* **Data to process**

.....

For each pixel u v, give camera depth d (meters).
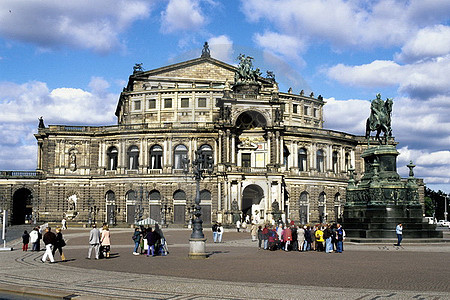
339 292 23.22
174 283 25.80
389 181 64.38
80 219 123.06
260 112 119.69
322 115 143.88
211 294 22.44
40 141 131.38
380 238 59.41
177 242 61.81
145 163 121.75
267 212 114.25
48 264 36.69
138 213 117.62
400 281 27.45
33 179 125.19
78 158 125.25
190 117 127.75
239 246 55.09
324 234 49.12
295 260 39.78
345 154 135.50
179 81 128.75
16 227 110.00
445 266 35.41
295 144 125.50
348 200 69.81
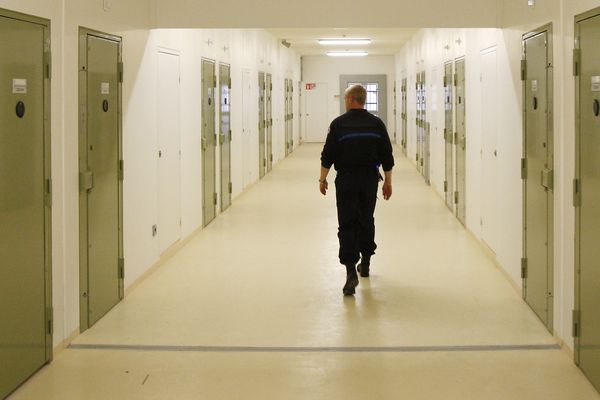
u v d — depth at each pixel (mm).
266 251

.....

In your copy, include every record word for word but no pictures.

For each pixel u v, give camera depth d (meters).
339 292 23.22
174 283 25.80
389 181 64.38
80 219 123.06
260 112 119.69
322 115 143.88
211 294 22.44
40 141 131.38
380 238 59.41
177 242 61.81
145 163 121.75
267 212 114.25
48 264 36.69
138 213 117.62
400 281 27.45
33 179 125.19
78 158 125.25
190 117 127.75
239 246 55.09
324 234 49.12
295 260 39.78
345 154 135.50
179 81 128.75
16 227 110.00
445 266 35.41
295 144 125.50
348 200 69.81
u v d — depth at each pixel (mm).
266 251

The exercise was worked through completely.